2 – 2046 de Wong Kar-wai (2004)
Le film qui a déçu le nombreux public de ITMFL alors qu’il est tout aussi beau, déchirant, et plus radical formellement. Une succession de lieux fermés, de femmes sublimes, de robes et de parures éblouissantes, d’amours non réciproques ou non synchrones, à travers lesquels le maître de Hong Kong saisit les dits et non-dits, les pleins et les vides, l’advenu et le non advenu mais mentalement projeté des existences de ses personnages. Sublime, forcément sublime.
1 – Holy motors de Leos Carax (2012)
And the winner is… qui d’autre que notre très cher Leos.
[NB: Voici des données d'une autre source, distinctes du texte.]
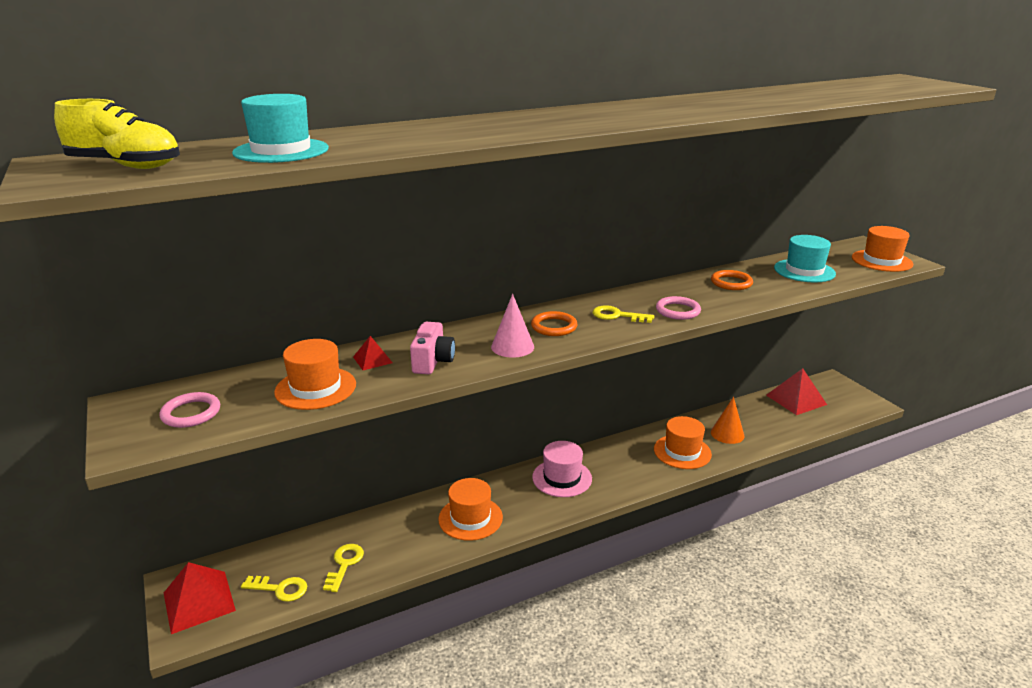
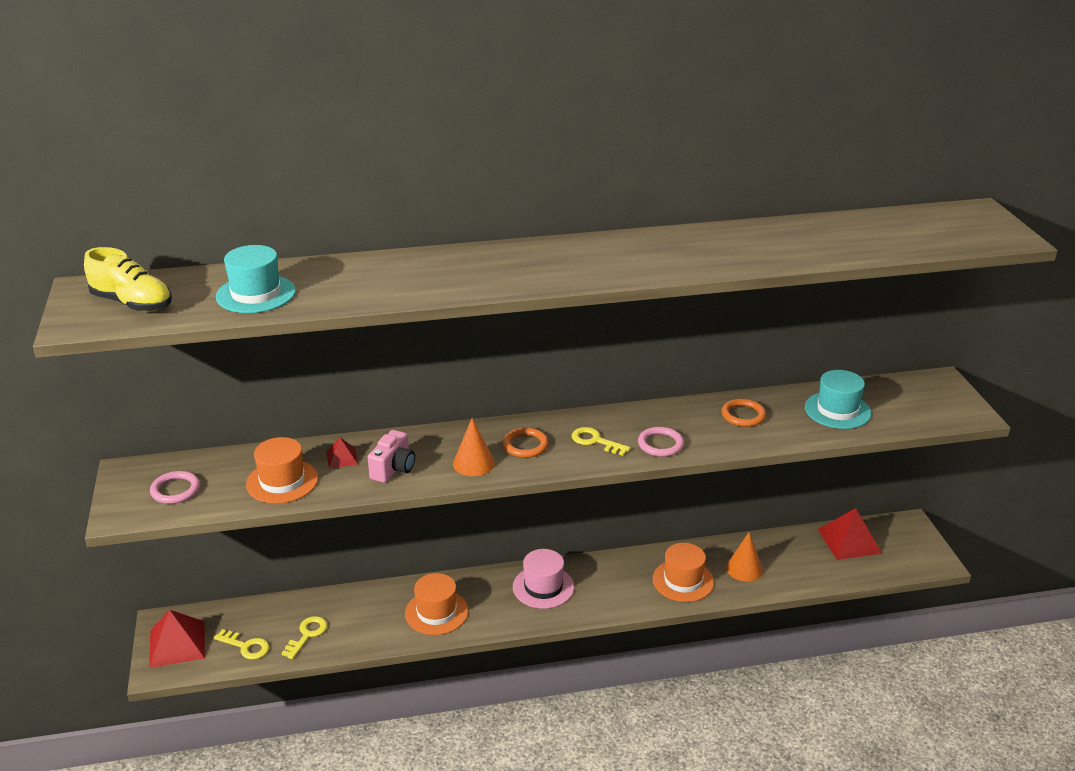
camera: 15 degrees right, 5 degrees up
(512, 347) = (473, 463): pink cone -> orange cone
(881, 261) = (940, 408): orange hat -> none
Tout est grand ici. Le film évidemment, fontaine d’invention, d’émotion, d’humour, de captation de l’état contemporain du cinéma, des images et du monde. Et les premières scènes, avec cette manière géniale dont Carax signe son grand retour après des années d’absence : il joue lui-même un somnambule qui perce des murs pour se retrouver dans une salle de cinéma. C’est le premier moment bouleversant d’un film qui en comptera quelques autres (Kylie Minogue et Denis Lavant dans une Samaritaine fantomatique dominant le Pont Neuf). Aux Inrocks, nous ne pouvons pas non plus oublier l’entretien exclusif et sublime qu’il nous avait accordé en 1991, notre première couve cinéma ever. Le voir revenir vingt-et-un an après mettre une claque au festival de Cannes n’a fait que décupler l’émotion ressentie devant Holy Motors. 121 000 spectateurs sont ensuite venus au rendez-vous : c’est à la fois beaucoup et trop peu. Alors aujourd’hui, demain ou dans un mois, le temps est venu de faire vrombir à nouveau les sacrés moteurs.